Earlier this month, I attended the 2012 Annual Meeting of the Midwest Political Science Association (one of my fixtures, having attended it more or less every year for five years or so).
A trio of highlights–one thing I did, a couple of things I attended, and one thing I did not attend but later caught up on.
First, doing–I had the pleasure of presenting some work in progress by Cristian Vaccari and myself, where we ask “What Drives Politicians’ Online Popularity?” (the paper opens as a .doc here) on the basis of the same dataset underlying this previous paper. The panel, entitled “Campaigns, Elections & Technology” was one of those rare conference panels that had actual intellectual coherence to both the line-up of presenters and the discussion itself. Ben Epstein, Sounman Hong, and Christine B. Williams and Jeff Gulati all presented interesting papers. Betsy Sinclair did a great job as our respondent, and there was a good discussion with people in the audience afterwards, including Dave Karpf, Kevin Wallsten and others.
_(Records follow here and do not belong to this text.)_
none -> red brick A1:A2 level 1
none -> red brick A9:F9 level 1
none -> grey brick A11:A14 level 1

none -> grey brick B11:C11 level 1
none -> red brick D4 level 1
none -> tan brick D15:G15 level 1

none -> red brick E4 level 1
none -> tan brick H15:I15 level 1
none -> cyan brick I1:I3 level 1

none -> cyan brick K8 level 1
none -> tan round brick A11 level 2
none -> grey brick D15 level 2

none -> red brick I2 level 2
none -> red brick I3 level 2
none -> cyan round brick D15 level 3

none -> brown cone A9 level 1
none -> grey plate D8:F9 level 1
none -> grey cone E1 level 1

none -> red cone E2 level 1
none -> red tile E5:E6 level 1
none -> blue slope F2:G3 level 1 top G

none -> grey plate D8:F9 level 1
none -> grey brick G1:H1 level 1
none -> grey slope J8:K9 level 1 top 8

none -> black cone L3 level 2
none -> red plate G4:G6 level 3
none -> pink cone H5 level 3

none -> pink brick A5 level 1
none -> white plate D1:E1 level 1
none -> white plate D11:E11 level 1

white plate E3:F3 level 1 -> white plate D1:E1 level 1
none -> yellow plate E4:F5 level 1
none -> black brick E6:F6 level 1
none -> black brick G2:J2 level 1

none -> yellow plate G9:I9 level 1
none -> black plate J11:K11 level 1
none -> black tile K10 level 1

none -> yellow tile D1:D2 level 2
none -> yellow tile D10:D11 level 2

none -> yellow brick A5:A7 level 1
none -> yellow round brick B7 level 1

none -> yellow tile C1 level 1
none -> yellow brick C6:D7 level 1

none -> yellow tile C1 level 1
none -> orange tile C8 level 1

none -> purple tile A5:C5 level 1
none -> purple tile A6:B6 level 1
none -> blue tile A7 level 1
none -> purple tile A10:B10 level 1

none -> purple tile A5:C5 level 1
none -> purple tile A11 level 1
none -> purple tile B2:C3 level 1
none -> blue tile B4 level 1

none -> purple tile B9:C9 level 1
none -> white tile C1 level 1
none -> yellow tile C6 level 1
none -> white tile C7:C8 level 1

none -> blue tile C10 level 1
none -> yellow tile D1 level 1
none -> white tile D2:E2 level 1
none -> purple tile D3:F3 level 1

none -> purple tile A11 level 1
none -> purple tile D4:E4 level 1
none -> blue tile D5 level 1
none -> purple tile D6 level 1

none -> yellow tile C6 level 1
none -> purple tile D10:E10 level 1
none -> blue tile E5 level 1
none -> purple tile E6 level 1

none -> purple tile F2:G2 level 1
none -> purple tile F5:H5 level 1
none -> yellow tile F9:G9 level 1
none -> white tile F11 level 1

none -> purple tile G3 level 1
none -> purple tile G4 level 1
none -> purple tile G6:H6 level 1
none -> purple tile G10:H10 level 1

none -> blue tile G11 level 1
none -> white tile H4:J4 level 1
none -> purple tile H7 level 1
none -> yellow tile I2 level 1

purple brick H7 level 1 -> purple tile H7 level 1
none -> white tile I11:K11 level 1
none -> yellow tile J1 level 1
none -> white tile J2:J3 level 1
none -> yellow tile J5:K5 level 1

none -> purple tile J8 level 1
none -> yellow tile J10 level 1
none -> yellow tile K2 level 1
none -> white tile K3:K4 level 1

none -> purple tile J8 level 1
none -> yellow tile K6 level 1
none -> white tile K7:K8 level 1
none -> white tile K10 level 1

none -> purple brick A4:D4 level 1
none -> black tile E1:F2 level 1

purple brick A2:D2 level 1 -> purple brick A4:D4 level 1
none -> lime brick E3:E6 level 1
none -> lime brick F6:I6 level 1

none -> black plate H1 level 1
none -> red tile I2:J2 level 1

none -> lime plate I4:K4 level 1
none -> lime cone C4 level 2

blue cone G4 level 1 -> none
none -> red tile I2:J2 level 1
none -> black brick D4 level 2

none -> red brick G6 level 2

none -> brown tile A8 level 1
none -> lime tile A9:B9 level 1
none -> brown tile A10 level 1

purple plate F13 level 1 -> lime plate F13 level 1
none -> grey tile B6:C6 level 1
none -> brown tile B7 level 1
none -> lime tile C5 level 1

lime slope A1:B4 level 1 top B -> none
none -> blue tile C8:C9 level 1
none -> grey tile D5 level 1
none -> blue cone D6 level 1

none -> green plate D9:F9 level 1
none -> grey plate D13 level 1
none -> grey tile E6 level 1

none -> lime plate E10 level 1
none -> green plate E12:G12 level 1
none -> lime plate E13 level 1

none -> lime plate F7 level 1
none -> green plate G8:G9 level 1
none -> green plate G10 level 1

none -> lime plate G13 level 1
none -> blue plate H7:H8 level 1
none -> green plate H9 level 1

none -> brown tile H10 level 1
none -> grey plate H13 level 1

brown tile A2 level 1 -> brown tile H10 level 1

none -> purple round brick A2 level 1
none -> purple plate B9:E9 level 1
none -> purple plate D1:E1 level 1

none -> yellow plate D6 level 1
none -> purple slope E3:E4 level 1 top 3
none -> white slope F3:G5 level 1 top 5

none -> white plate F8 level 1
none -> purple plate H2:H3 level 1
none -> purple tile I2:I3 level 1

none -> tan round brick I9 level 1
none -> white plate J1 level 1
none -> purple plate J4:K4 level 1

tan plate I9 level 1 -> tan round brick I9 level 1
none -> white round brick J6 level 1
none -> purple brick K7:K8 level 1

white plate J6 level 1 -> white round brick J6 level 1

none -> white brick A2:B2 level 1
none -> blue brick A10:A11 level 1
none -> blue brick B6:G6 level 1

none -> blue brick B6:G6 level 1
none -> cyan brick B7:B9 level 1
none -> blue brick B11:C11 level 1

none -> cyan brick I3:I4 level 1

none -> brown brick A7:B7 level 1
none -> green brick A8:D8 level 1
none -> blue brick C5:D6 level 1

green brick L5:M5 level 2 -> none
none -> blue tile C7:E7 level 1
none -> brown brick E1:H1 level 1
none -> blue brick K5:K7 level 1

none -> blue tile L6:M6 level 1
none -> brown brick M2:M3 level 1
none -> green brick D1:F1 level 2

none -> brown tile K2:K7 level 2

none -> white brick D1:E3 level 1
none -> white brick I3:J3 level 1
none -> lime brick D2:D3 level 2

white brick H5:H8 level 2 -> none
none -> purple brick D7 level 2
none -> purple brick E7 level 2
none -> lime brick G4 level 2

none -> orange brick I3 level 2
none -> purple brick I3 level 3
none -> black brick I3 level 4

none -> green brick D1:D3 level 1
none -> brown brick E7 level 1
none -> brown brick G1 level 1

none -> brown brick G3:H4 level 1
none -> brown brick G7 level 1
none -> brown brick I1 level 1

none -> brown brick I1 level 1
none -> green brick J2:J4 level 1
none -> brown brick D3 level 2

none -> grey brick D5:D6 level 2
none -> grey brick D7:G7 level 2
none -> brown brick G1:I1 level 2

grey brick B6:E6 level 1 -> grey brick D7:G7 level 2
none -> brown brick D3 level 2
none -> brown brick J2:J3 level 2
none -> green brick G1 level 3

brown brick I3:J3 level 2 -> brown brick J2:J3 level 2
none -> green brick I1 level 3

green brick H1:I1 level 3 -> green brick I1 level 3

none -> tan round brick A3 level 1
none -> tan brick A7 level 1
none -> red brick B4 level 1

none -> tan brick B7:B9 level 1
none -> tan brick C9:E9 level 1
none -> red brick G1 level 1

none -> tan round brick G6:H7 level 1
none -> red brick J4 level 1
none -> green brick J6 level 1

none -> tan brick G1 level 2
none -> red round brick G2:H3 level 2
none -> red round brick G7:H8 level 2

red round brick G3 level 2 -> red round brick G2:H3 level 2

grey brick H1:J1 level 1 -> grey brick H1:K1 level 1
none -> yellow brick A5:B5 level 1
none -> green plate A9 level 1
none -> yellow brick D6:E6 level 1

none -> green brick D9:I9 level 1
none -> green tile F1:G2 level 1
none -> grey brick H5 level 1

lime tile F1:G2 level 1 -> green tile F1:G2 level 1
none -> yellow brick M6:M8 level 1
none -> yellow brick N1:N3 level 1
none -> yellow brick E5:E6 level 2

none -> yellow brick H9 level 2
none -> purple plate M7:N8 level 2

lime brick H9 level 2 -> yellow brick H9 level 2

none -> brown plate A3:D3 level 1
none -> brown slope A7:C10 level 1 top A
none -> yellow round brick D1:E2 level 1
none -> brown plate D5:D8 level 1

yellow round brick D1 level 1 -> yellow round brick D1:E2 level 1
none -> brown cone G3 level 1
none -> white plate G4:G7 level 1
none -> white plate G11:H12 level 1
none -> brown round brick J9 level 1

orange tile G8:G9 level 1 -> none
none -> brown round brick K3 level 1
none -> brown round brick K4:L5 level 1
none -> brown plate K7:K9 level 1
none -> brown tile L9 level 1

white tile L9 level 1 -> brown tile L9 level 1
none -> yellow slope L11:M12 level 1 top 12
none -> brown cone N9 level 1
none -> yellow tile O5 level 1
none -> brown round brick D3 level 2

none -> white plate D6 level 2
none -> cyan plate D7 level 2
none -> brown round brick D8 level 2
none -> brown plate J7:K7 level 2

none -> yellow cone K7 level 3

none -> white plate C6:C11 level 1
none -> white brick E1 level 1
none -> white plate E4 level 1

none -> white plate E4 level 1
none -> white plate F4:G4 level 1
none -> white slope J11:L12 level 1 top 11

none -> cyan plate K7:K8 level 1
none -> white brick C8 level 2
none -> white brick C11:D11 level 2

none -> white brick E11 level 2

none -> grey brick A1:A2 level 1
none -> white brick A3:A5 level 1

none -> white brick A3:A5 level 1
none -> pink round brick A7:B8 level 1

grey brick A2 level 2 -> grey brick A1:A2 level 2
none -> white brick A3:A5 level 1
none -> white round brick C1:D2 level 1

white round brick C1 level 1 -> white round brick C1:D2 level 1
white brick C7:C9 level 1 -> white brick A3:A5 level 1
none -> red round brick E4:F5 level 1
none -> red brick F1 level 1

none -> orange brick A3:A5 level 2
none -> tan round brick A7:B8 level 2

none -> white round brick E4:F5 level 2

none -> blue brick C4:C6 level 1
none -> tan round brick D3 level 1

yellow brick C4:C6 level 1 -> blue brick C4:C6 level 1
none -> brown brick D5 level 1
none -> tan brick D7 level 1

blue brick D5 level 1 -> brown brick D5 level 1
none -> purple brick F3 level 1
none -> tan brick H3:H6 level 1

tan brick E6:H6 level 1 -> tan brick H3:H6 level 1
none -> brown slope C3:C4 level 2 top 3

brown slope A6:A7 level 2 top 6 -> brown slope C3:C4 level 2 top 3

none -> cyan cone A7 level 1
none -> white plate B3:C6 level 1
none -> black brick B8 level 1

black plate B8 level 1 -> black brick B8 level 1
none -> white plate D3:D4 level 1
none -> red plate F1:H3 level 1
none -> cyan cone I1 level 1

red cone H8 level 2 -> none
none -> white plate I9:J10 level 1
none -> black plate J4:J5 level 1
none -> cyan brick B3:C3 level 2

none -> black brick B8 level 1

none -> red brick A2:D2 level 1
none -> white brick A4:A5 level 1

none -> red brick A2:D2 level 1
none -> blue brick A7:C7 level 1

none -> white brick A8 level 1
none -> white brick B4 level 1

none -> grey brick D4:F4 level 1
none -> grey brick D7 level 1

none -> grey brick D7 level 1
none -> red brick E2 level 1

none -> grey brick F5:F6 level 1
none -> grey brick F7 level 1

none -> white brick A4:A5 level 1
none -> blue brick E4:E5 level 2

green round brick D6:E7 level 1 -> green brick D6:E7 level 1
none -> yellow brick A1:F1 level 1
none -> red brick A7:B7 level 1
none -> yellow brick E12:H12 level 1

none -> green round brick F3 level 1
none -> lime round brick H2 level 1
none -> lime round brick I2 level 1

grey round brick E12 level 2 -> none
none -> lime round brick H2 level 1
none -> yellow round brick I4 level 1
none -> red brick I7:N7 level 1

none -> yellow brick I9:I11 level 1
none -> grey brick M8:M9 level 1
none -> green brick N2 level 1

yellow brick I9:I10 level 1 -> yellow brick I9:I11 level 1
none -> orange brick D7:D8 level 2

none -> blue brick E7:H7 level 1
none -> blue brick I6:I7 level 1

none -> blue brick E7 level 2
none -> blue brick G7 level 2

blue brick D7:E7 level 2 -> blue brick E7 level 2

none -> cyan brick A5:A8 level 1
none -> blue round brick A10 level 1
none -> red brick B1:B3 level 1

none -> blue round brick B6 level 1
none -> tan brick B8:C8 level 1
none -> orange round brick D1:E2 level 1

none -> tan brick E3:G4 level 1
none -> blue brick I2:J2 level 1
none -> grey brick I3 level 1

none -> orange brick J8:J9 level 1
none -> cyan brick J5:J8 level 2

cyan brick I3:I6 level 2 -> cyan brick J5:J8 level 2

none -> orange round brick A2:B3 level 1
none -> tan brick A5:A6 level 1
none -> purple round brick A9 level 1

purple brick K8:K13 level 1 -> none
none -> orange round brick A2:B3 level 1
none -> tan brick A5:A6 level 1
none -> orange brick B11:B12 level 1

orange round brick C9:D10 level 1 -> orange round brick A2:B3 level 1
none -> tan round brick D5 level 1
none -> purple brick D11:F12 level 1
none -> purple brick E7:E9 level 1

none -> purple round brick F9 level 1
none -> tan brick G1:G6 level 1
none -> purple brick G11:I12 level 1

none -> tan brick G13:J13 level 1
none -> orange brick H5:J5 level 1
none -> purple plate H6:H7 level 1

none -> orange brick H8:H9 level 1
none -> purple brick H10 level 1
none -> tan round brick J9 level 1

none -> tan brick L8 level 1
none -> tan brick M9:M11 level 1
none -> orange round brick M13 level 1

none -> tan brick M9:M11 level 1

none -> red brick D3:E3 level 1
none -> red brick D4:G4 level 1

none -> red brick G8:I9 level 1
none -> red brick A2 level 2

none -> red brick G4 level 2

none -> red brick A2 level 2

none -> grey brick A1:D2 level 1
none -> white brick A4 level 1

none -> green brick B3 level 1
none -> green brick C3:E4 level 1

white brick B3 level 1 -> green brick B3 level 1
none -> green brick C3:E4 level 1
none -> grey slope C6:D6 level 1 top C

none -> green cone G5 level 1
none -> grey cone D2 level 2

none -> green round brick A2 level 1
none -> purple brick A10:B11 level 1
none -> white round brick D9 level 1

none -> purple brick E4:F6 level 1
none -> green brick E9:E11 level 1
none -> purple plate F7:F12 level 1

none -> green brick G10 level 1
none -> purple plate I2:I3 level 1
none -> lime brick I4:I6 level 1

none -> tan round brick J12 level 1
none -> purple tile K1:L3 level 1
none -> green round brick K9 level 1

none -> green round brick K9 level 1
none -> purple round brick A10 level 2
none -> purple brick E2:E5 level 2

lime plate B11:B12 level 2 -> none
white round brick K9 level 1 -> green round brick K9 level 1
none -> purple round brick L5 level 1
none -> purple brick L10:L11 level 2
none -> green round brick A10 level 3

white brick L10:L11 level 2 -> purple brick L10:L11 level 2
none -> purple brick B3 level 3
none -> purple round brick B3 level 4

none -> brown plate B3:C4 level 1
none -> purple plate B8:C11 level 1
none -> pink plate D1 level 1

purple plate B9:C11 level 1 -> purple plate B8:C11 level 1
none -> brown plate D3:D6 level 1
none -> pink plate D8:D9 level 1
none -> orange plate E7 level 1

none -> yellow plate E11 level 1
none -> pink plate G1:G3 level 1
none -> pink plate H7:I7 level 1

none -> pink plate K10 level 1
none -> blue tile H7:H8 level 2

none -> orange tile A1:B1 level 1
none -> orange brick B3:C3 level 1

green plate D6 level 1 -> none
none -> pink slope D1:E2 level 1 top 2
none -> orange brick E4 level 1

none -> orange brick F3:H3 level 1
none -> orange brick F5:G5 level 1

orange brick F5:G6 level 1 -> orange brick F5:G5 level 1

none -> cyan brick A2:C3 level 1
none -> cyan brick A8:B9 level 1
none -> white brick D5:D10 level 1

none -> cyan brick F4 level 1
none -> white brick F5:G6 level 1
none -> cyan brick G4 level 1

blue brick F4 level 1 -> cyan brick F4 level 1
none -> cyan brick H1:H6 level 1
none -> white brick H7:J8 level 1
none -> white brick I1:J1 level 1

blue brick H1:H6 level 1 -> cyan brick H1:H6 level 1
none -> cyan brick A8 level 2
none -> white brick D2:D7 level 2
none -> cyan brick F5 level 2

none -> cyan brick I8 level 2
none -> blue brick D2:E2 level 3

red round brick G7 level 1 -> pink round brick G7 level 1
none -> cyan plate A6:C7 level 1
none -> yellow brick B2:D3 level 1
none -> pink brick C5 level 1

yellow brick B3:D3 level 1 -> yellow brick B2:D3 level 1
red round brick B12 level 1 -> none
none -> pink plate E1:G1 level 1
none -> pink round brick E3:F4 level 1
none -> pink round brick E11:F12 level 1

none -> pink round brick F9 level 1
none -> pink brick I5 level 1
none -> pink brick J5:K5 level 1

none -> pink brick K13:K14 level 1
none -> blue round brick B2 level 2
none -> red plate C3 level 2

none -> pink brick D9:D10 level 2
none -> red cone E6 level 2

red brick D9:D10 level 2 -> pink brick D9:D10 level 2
Second, attending–A couple of other panels I enjoyed were (1) “Mass Media and the Policy Process” were John Lovett and Frank Baumgartner presented a very strong paper asking when there is a single media agende, analyzing data over time, across issues, and between different outlets to show how media attention goes in and out of focus and (2) “Congressional Campaign Advertising” where a strong line-up examined various forms of strategic positioning vis-a-vis party brands, and the ways in which candidates and campaigns think about these choices and execute them.
Third, not doing, but catching up–I missed the presentation of a very interesting paper on “Career Concerns and the Behavior of Political Consultants in Congressional Elections” by Gregory J.Martin and Zachary Peskowitz from Stanford, but the paper can be downloaded here and it is a really neat piece of work that help advance our understanding of political consultants and the work they do.